South African banks have warned against logging into online banking when connected to public Wi-Fi hotspots, stating that customers should rather use their smartphone banking app.
When it comes to other Wi-Fi connections such as office networks, however, you shouldn’t worry too much – provided that your network is secure and does not infringe on your privacy.
Checkmark cyber director Rudi Dicks told MyBroadband that if your office Wi-Fi access point is updated and configured correctly, the risk of your online banking data being compromised is fairly low.
“While other people who know the Wi-Fi password may be able to see which websites you visit and read your unencrypted traffic such as HTTP websites and unencrypted email (don’t use those), all the banking websites and most modern websites will force you to use HTTPS, which means that traffic will be encrypted and unreadable by others on the Wi-Fi network,” Dicks said.
“We also seem to be slowly moving to a point where using the mobile banking app on a smartphone poses less of a risk for the average customer than using your web browser.”
South African banks agreed with this perspective, stating that the security risks of banking over office Wi-Fi depends on the workplace network policy and security.
Standard Bank told MyBroadband that it is generally safe for employees to use their workplace connection for online banking, provided their business invests in network security.
“Some companies do SSL interception to monitor employee behaviour when using the Internet from company devices or premises,” the bank noted.
“This could potentially allow administrators or other trusted employees to view sensitive information within Internet banking sessions.”
“We would advise using your own device rather than a company device for Internet banking and using the mobile app with biometric authentication when banking from any Wi-Fi network.”
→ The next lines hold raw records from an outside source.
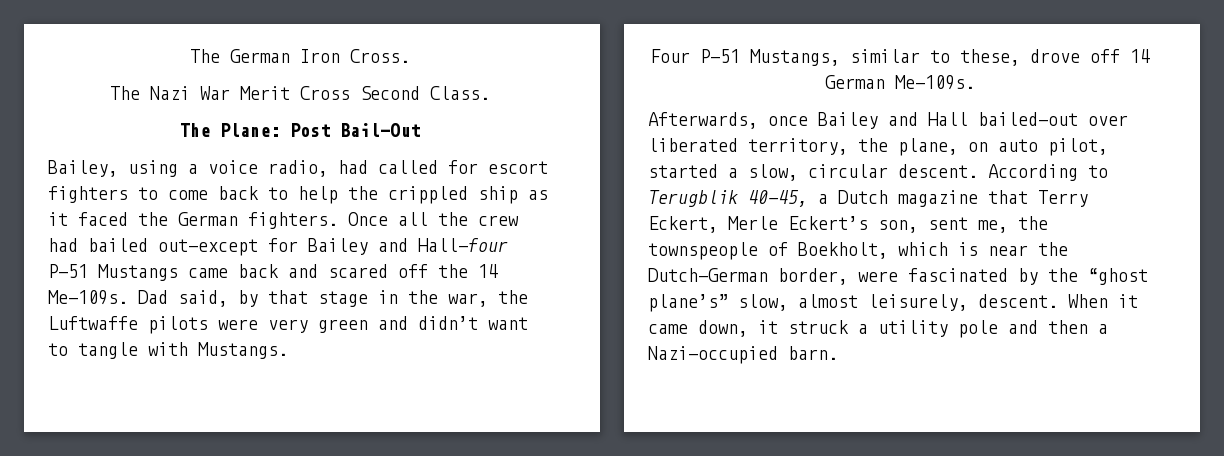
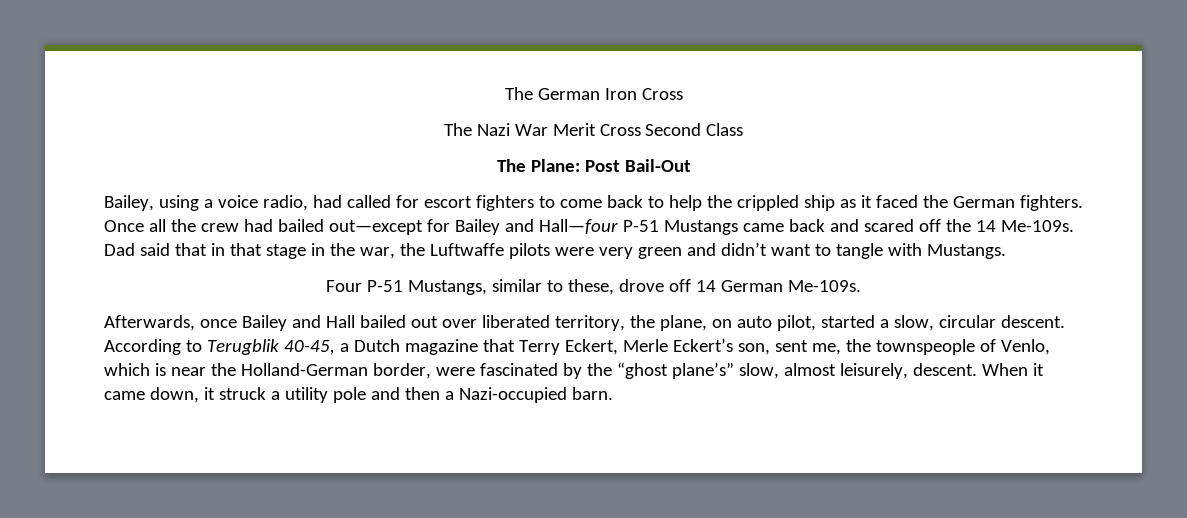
[349,49,410,63] Cross. -> [641,88,683,100] Cross
[429,86,490,100] Class. -> [706,123,744,136] Class
[178,290,258,307] said, by -> [139,243,225,256] said that in
[978,112,1078,126] bailed-out -> [359,315,438,328] bailed out
[798,242,888,259] Boekholt, -> [1000,339,1050,355] Venlo,
[648,268,768,282] Dutch-German -> [240,363,368,376] Holland-German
Standard Bank also provided the following tips for online banking users:
- Avoid clicking on links sent to work emails soliciting bank account or other personal information.
- If using both personal or corporate workstation and devices, avoid having browsers autosave or remember passwords for online banking portals.
- Avoid sharing of online banking passwords to colleagues.
- Ensure that you install security updates when available on your devices.
Absa Retail and Business Bank head of fraud strategy Ulrich Janse van Rensburg told MyBroadband it is important to inspect the Acceptable Usage Policy of the workplace Wi-Fi connection.
“From a South African perspective, local companies will often allow outbound encrypted sessions, such as those to banking sites, but the same may not apply when travelling internationally, even in the same company, as local regulations may require different security standards be implemented,” he said.
“Users should thus be very aware of the terms and conditions of usage and connect only if they are agreeable to the security and privacy being offered.”
Janse van Rensburg said that Absa discouraged customers from using public Wi-Fi or public devices for the purposes of online banking, and added that some companies may actively decrypt sessions and log employee activity.
“This could potentially compromise the privacy of online banking as the transactions from the web browser would potentially be in clear text which negates some of the security measures being applied.”
“In addition, the device being used should have the latest security and operating system updates applied and not be left unattended and unlocked while logged into the Internet banking session,” he said.
Janse van Rensburg said that the Absa mobile app is the safest way to bank, as it includes multiple layers of security and identity verification.
Nedbank Retail and Business Banking head of digital channels Tawanda Chatikobo said the encrypted nature of Nedbank’s systems makes the communication between the company and customer secure.
“All electronic communication between our client’s device (whether phone or computer) and Nedbank’s systems happens via a custom encrypted channel so that nobody listening in on the Wi-Fi communication can read that information,” Chatikobo said.
“A compromised Wi-Fi hotspot poses other risks, however, such as infecting the device.”
“Trusting your employer’s Wi-Fi network would depend on the cyber resilience of the particular organisation. While large corporates generally have very advanced cybersecurity, smaller companies may not.”
Chatikobo advised customers to use the Nedbank Money App, which is zero-rated on mobile networks and includes advanced security features.
“Consumers should also remember that the largest number of cyberattacks target the user, not the system, by means of social engineering such as phishing.”
“You should always be vigilant, whether at work or at home, when you receive a message that claims to be from your bank.”
FNB head of digital banking Giuseppe Virgillito told MyBroadband that FNB encouraged its customers to exercise caution when using online banking, regardless of which network they are on.
“We have confidence around the security of our platforms, whether online or mobile,” Virgillito said.
“To ensure that our customers remain protected, there are a few basic precautions they must take, which include: protecting their credentials, always checking their surroundings, and ensuring that they bank using a trusted terminal or device.”
“Assuming that their work environments take the basic precautions around security arrangements, using workplace Wi-Fi should present a limited risk,” he said.